Cultura y transformación revolucionaria: originalidad de la visión fidelista (II parte y final)

Hassan Pérez Casabona
14/8/2020

Lo llamativo de la convocatoria fidelista es que puso en manos de los cubanos las llaves para entrar en contacto con lo mejor del pensamiento y la creación humana, originados en cualquier latitud, de todos los tiempos. Sumergirse en lo más encumbrado de la producción científica y literaria universal no era solo acto recreativo de lujo sino, en primer lugar, la adopción de un pórtico insuperable para entregarle al pueblo una coraza. Fidel siempre supo que en ese terreno —el de las ideas, la cultura política y los conocimientos al alcance de todos los estamentos sociales, no de una fracción adinerada— los contrincantes estaban huérfanos, a partir de lo acéfalo de sus propuestas basadas en la enajenación.

No es obra del azar que en el documento programático de absoluta actualidad que representó Palabras a los intelectuales, en junio de 1961, se esforzara por explicar la urgencia de ensanchar los cauces culturales, empresa solo posible en la medida en que se democratizara el acceso a cada manifestación artística. Para la fecha el líder rebelde tenía la convicción, la cual argumentó durante los años posteriores, de que el talento y el genio eran fenómenos de masa y no privativos de superdotados y elegidos, como se encargaba de pregonar el capitalismo.

En el socialismo ningún ser humano sobra

De manera especial, en ocasión de la llamada Batalla de Ideas que echó andar a partir del 5 de diciembre de 1999, y que tomó como detonante la lucha por el retorno del pequeño Elián González Brotons secuestrado por la mafia anticubana de Miami, estos conceptos adquirieron relieve superior, haciendo viable que se obtuvieran resultados sin precedentes en esos campos.

En ese intenso bregar la dimensión cultural de la resistencia y desarrollo socialista se acrecentó. Esa concepción fue la base además para articular el funcionamiento de los llamados “Programas de la Revolución”, mediante los cuales, en número alrededor de doscientos, se prestó atención a múltiples esferas, bajo preceptos no vistos en el pasado. En un escenario de combate ideológico que generó para el disfrute del pueblo, en la definición del Comandante en Jefe, “hechos y realizaciones concretas” se produjo un reimpulso de las experiencias anteriores, a las que se sumó la riqueza del examen exhaustivo sobre los logros y dificultades enfrentados a lo largo del tiempo.[1]

En nuestra opinión hay dos expresiones cimeras de este período que reflejan el ascenso hasta las cotas más altas de la cultura como eje, apoyatura y rampa de lanzamiento hacia metas insospechadas para el sostén de la Revolución, en tanto proceso de incesante perfeccionamiento. Fue en el ya célebre “Concepto de Revolución” pronunciado con energía el 1ro. de mayo del 2000, cuando Elián permanecía aún en suelo estadounidense, el momento en que, inspirado en el ideario martiano, Fidel complementó una de las ideas fundamentales del Apóstol colocando sobre el tapete los nexos indelebles entre nación, independencia, cultura y revolución. Fue ahí donde reafirmó que ser cultos era el único modo de ser libres cuando dijo que “sin cultura no había libertad posible”.

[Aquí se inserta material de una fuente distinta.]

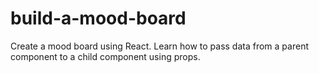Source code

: # build-a-mood-board
Create a mood board using React.  Learn how to pass data from a parent component to a child component using props.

“(…) la Batalla… fue una respuesta de proporciones no vistas a nivel global en la que, en muy poco tiempo,
se diseñaron y ejecutaron labores en diversos terrenos encauzadas a demostrar que si se tiene la voluntad política
es posible alcanzar (…) una sociedad donde las personas aporten de manera decisiva a su formación
y no que se les eche al basurero, desde los preceptos enraizados por el capitalismo”. Fotos: Tomadas de Internet

 

Si una idea sintetiza el quehacer revolucionario desde el triunfo es colocar a las personas en la diana de cada proyecto emprendido. Durante esta etapa dicha conceptualización adquirió renovados bríos y sirvió para engarzar los análisis y decisiones que se desarrollaron sobre diferentes tópicos. Ello reveló, en última instancia, uno de los nudos gordianos en el debate entre capitalismo y socialismo.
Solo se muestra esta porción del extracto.